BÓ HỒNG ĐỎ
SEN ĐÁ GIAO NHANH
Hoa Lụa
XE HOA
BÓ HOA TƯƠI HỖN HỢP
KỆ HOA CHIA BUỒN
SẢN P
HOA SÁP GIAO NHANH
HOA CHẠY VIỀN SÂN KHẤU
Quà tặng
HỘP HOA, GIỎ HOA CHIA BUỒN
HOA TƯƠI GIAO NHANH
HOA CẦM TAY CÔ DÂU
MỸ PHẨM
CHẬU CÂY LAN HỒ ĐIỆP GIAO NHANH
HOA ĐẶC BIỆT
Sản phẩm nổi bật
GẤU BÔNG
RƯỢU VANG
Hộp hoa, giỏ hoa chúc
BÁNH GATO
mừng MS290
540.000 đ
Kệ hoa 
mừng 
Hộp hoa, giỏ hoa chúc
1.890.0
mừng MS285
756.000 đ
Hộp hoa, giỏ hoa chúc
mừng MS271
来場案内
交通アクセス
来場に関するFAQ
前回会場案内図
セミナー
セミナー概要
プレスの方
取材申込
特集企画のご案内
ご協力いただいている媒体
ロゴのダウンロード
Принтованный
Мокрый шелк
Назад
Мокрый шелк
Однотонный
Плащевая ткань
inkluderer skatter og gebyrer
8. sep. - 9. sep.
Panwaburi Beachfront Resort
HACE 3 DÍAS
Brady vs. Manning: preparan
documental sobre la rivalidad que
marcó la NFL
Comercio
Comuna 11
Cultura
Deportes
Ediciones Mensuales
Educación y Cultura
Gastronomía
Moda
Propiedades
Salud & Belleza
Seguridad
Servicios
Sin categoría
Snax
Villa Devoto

...

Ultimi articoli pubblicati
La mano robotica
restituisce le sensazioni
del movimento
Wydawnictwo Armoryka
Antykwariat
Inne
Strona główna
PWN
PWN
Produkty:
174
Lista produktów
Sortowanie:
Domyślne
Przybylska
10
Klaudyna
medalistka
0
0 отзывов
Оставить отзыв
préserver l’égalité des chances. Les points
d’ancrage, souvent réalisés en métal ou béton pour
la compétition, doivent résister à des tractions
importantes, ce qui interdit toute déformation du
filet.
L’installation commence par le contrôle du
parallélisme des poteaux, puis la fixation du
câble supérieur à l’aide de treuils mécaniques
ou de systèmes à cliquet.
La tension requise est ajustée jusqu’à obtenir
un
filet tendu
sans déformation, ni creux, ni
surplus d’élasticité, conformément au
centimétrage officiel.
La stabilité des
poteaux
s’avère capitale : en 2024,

→ What needs to be done
Taking the entries above, write out exactly each line from the one holding "Strona główna" to the one holding "s’avère capitale : en", both included, and stop there.

→ Answer to the problem
Strona główna
PWN
PWN
Produkty:
174
Lista produktów
Sortowanie:
Domyślne
Przybylska
10
Klaudyna
medalistka
0
0 отзывов
Оставить отзыв
préserver l’égalité des chances. Les points
d’ancrage, souvent réalisés en métal ou béton pour
la compétition, doivent résister à des tractions
importantes, ce qui interdit toute déformation du
filet.
L’installation commence par le contrôle du
parallélisme des poteaux, puis la fixation du
câble supérieur à l’aide de treuils mécaniques
ou de systèmes à cliquet.
La tension requise est ajustée jusqu’à obtenir
un
filet tendu
sans déformation, ni creux, ni
surplus d’élasticité, conformément au
centimétrage officiel.
La stabilité des
poteaux
s’avère capitale : en 2024,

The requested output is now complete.